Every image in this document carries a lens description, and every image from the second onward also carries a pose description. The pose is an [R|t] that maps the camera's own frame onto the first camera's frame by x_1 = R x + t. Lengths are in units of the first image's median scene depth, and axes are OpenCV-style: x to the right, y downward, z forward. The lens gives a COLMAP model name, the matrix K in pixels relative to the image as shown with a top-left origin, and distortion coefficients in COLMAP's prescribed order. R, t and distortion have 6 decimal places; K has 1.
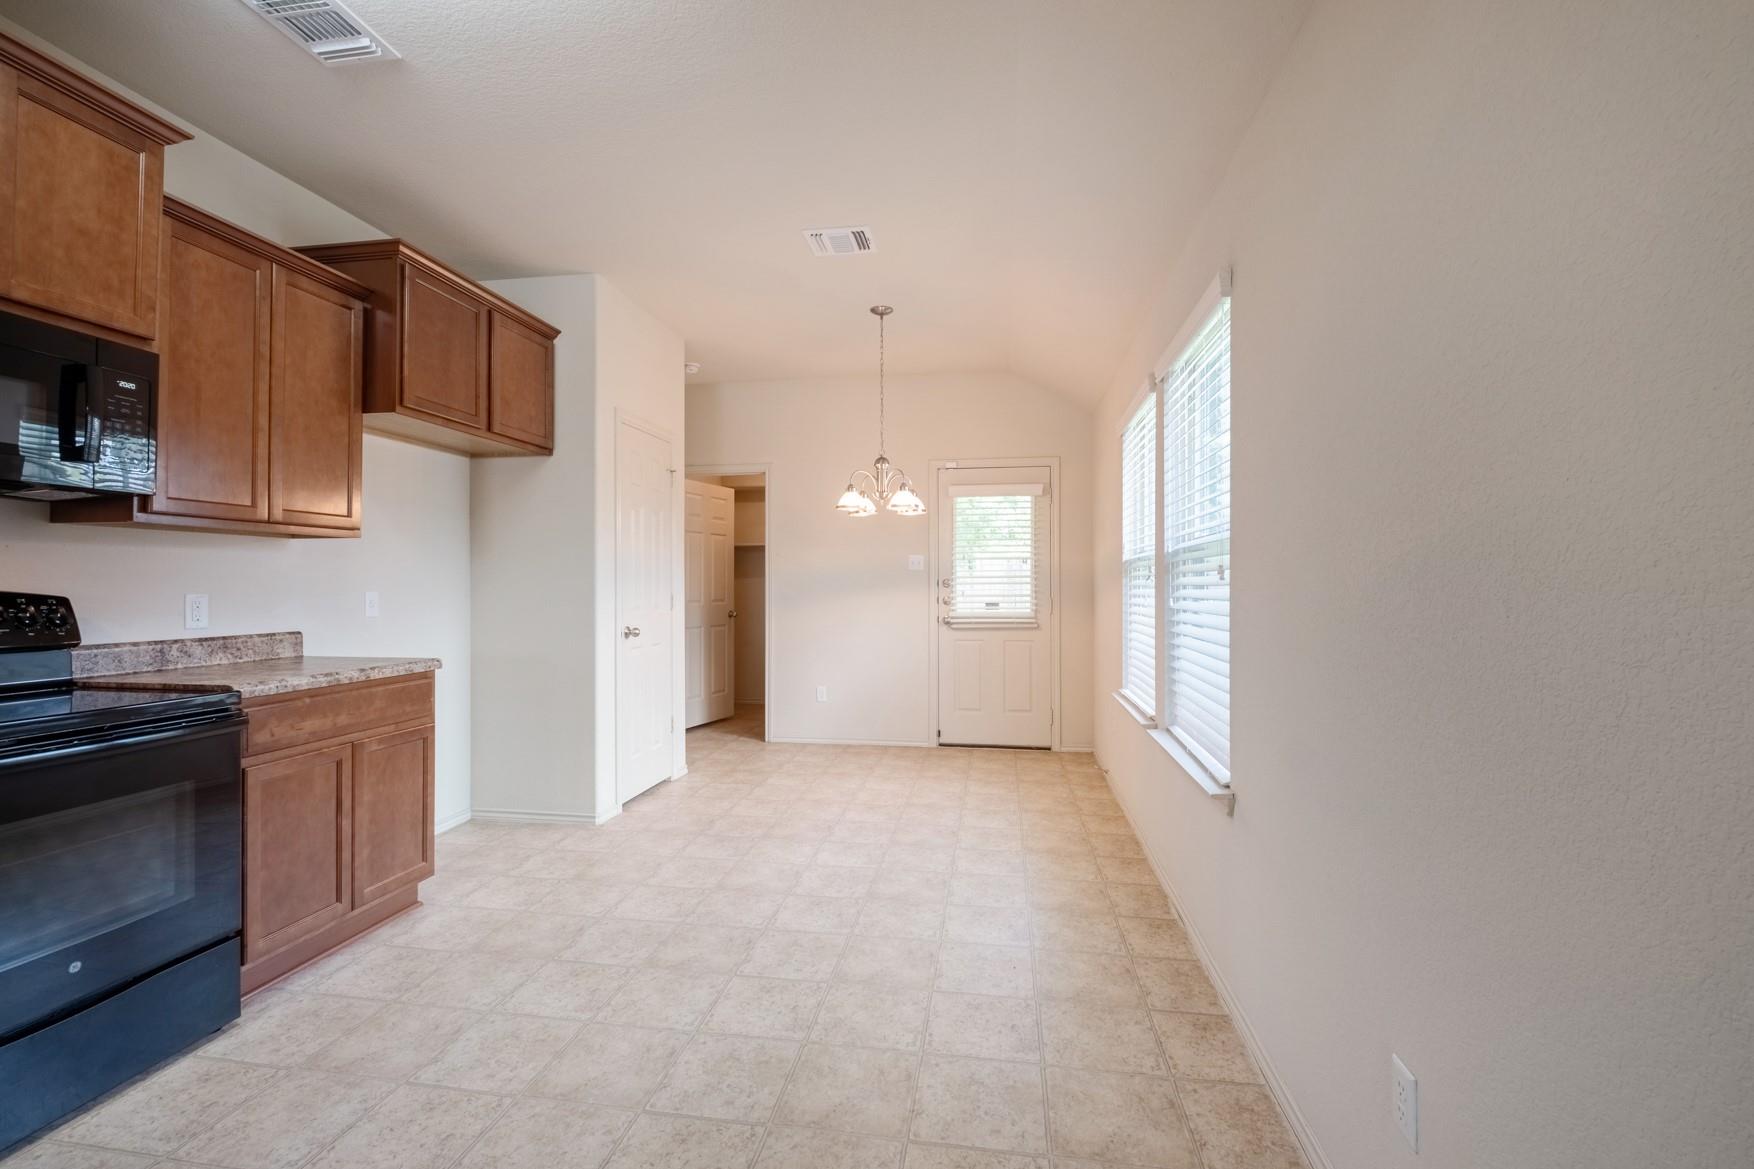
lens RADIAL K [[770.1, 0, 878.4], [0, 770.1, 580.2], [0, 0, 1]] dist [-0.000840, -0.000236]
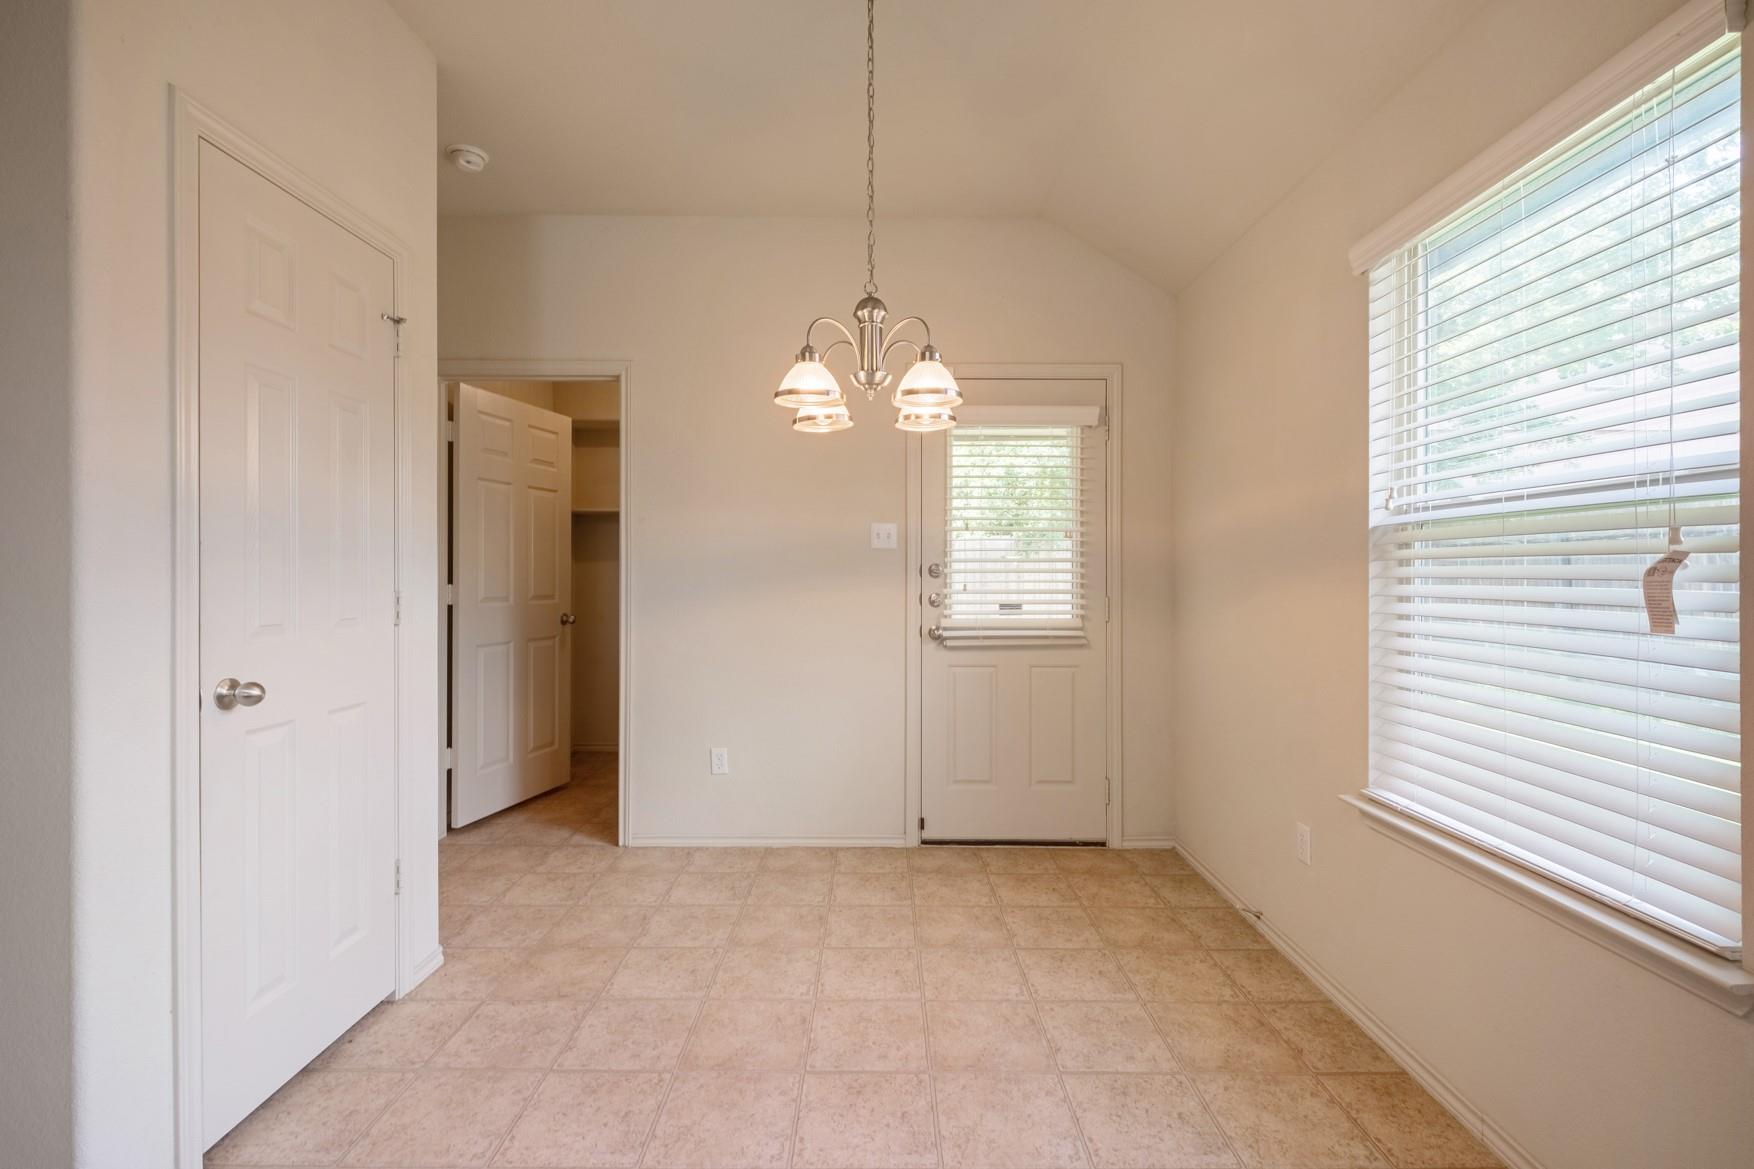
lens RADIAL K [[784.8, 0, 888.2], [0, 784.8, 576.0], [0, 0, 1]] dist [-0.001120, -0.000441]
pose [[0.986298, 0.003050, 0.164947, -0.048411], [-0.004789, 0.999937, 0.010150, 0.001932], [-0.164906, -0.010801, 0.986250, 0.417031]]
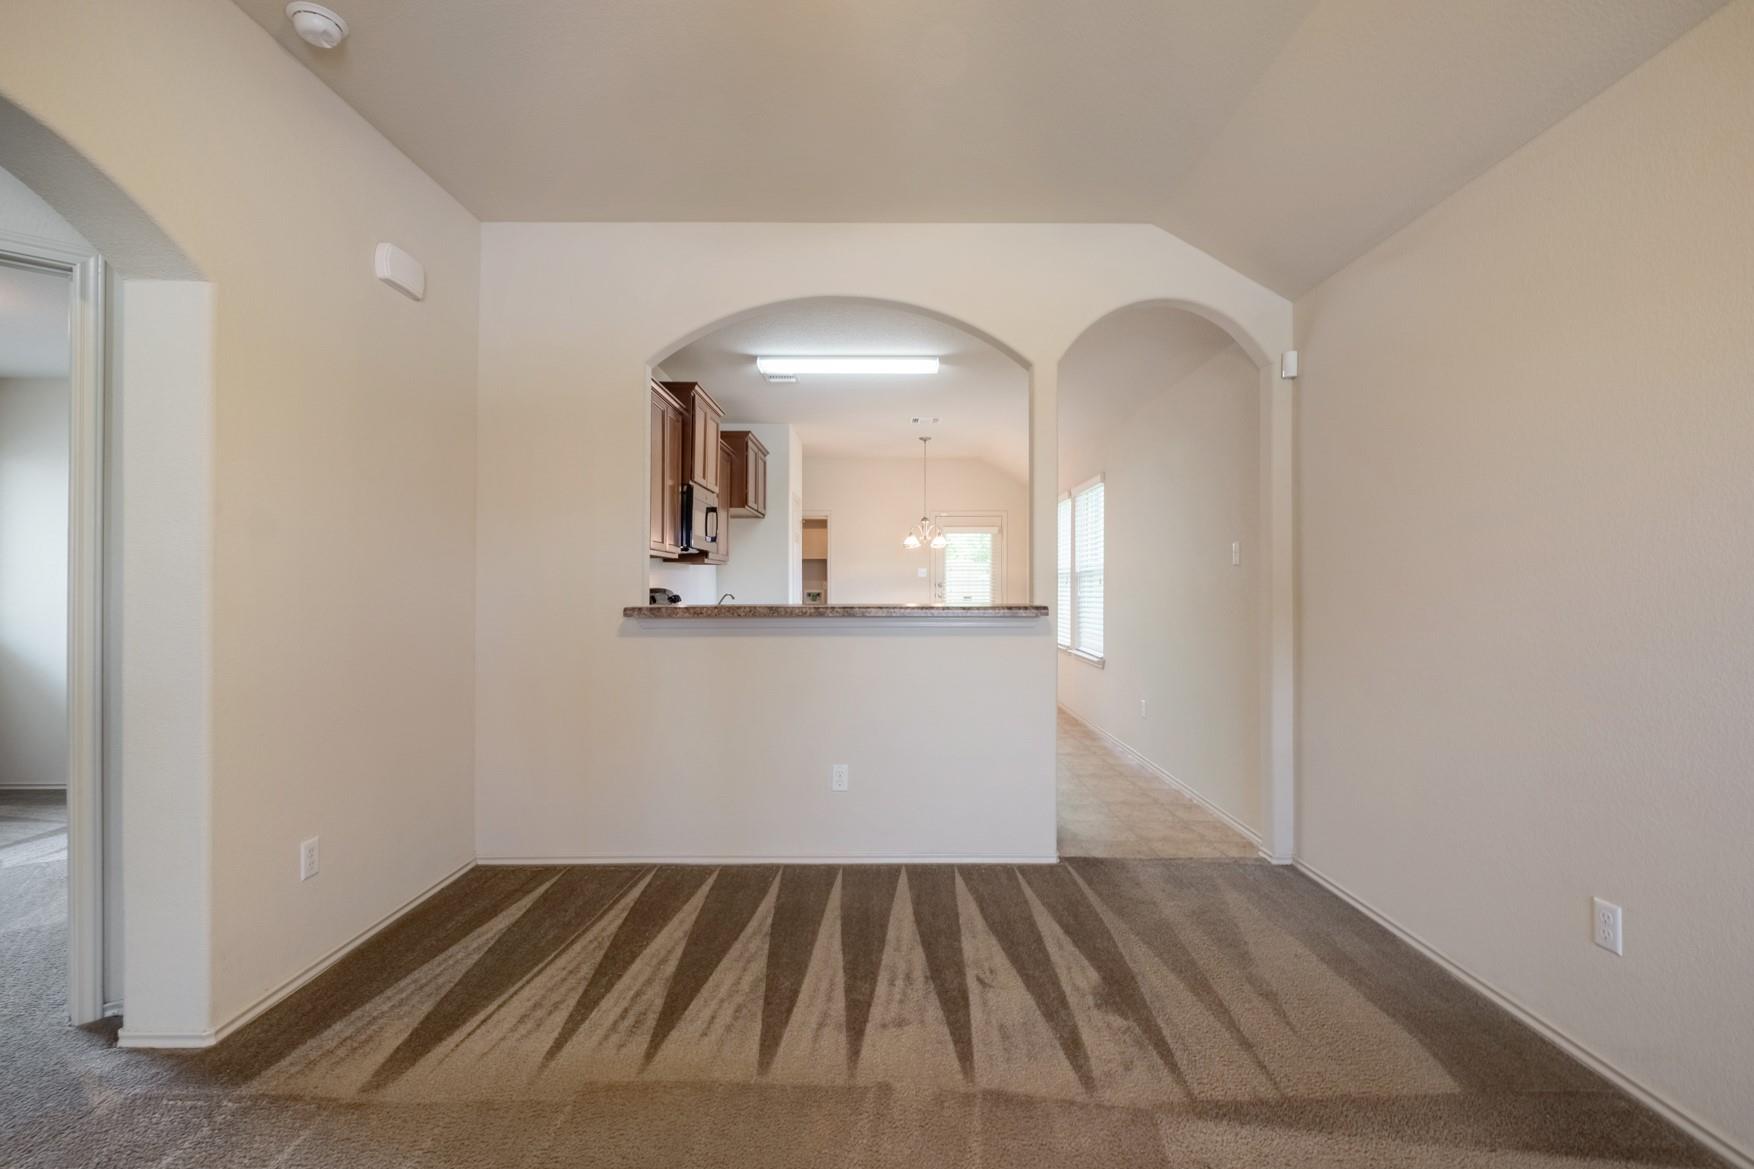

* _What is being asked_: Write out all of the lines above word for word, without the pictures.

* _Result_:
Every image in this document carries a lens description, and every image from the second onward also carries a pose description. The pose is an [R|t] that maps the camera's own frame onto the first camera's frame by x_1 = R x + t. Lengths are in units of the first image's median scene depth, and axes are OpenCV-style: x to the right, y downward, z forward. The lens gives a COLMAP model name, the matrix K in pixels relative to the image as shown with a top-left origin, and distortion coefficients in COLMAP's prescribed order. R, t and distortion have 6 decimal places; K has 1.
lens RADIAL K [[770.1, 0, 878.4], [0, 770.1, 580.2], [0, 0, 1]] dist [-0.000840, -0.000236]
lens RADIAL K [[784.8, 0, 888.2], [0, 784.8, 576.0], [0, 0, 1]] dist [-0.001120, -0.000441]
pose [[0.986298, 0.003050, 0.164947, -0.048411], [-0.004789, 0.999937, 0.010150, 0.001932], [-0.164906, -0.010801, 0.986250, 0.417031]]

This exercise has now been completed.